Differing opinions about finances can trigger marital arguments, tension, anger, stress and worry. Money differences can drive a wedge between loving spouses.
If you’ve been married for a long time and the way you handle money in your marriage evolved over time, it’s time to revisit those assumptions.
If you are a newlywed, you need to figure how to manage money as a couple.
It is important for all couples to work together and develop a way to manage money—not just when bills are due, or when the debt is overwhelming, or when a large purchase needs to be made, but every day.
Many couples divide the financial responsibilities so they each have certain bills to pay without ever creating joint accounts, or a joint strategy on financial matters. What happens when one of them loses their job? What happens when some of those financial responsibilities are related to the children? What happens when one of the spouses wants to be a stay at home parent?
In our experience the couples who pool their money and manage money as shared resource have much stronger marriages because they are working together as a team.
One of you can be the family accountant who is responsible to pay the bills and keep track of the budget. But the other person should know where everything is and how to pay the bills. There are apps, spreadsheets and software to track income and outgo. The important thing is to define a plan that works so both of you know how much money is coming in each month and where it is going. Otherwise it seems to slip through your fingers and you find out you have too much month left at the end of the money, and that leads to arguments and frustration.

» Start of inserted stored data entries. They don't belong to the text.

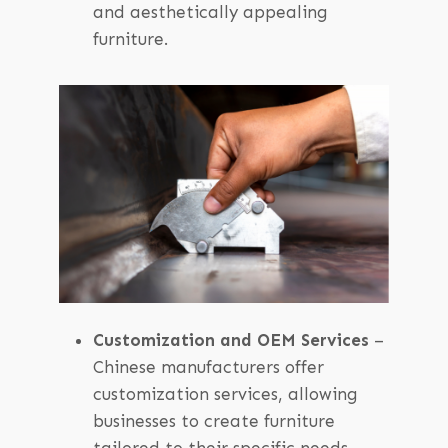
and aesthetically appealing
furniture.
Customization and OEM Services
–
Chinese manufacturers offer
customization services, allowing
businesses to create furniture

Along with determining how to manage money, define your decision making process related to money. If there is a big decision and the two of you are not in agreement, how do you come to a conclusion?
Creating a list that documents each other’s thoughts and feelings regarding the decision helps clarify each position. The list needs to include facts and figures showing the long and short term financial impact of different options. Once the facts are available, it’s easier to make a smart joint decision.
The husband and wife should agree on all major financial decisions, because they will both experience the consequences of bad or good decisions. Even if their joint decision proves to be disastrous, there are no grounds for an “I told you so” fracture in their relationship.
No matter how well you communicate an plan, there is always something that pops up and ruins our best laid plans, and that means deciding how much you feel comfortable having on hand for emergencies. An emergency fund is an absolute must have.
Obviously more is better and the amount may change as you move through different stages. But if you don’t talk about and plan for it, that emergency fund will never become a reality, and when there is no emergency fund, you can be sure a budget buster is going to come along.
We recommend building the emergency fund to $1,000, then 3 months income, then 6 months income, then one year of income. Even if your emergency fund is $200 when disaster strikes, you are $200 better off than you would have been without one.
In addition to an emergency fund, discussions about long and short term savings need to occur. Short term goals can be money for Christmas or vacations; mid-term goals can be to replace a car, buy a house or renovate your existing home and long term goals can be retirement or sending the kids to college.
Each of these savings goals are important and with different time frames, there are different vehicles to use for saving. The critical thing is to be on the same page about your goals, how much you are saving for the goals and what savings vehicle suits your purposes best.
Hopefully you and your spouse are on the same page spiritually, if you aren’t, giving to the church can be a bone of contention. Start by talking to your spouse about an amount that they are comfortable giving on a regular basis. It is important for you both to agree—peace in your marriage is much more important than giving a specific amount. Continue to revisit the amount you are giving as you review your budget each year.
Having a discussion about debt limits helps keep you out of financial bondage when the debts become overwhelming. The average household credit card debt equals a little over $16,000. Student loans average $40,000. Car loans add $15,000 – $30,000 per car, and the average mortgage is in the neighborhood of $150,000 to $200,000. When it’s all added together, it’s easy to see how a couple could have $300,000 – or more in debt
Nobody planned to get into that much debt, it just happened gradually over time. We highly suggest you have a discussion about limiting the amount of debt you have. Maybe it means you stop using the credit cards once your unpaid balance reaches a certain amount. Or you decide you will never have two car payments at the same time. Or you set a cap on the mortgage amount, or decide not to buy a house till the student loans are paid off. Plan together to avoid being a slave to debt payments.
Staying out of debt sets a great example for your kids and helps teach them to be responsible with money. Other ideas for teaching them will vary based on how successfully or unsuccessfully your parents taught you, and how your childhood experience helped or hindered you when you became an adult.
Will you give your children an allowance? Will you have the children save a portion of any money they earn or get as gifts? How will you teach them to be generous?
There are no right or wrong answers. The important thing is for you two to be on the same page and to be consistent with the children. If one of you is the ‘bad guy’ and the other bails the kids out anytime the need money, you really aren’t teaching them anything.
All of these suggested money decisions are to help you communicate about money so it never becomes an issue in your marriage.
Here’s a little Bible math: when it comes to marriage, 1+1 = 1. Jesus himself tells us this fundamental truth: “So they are no longer two, but one flesh” (Matthew 19:6). This unity is designed for every aspect of a couple’s life together: physical, emotional, spiritual, and even financial.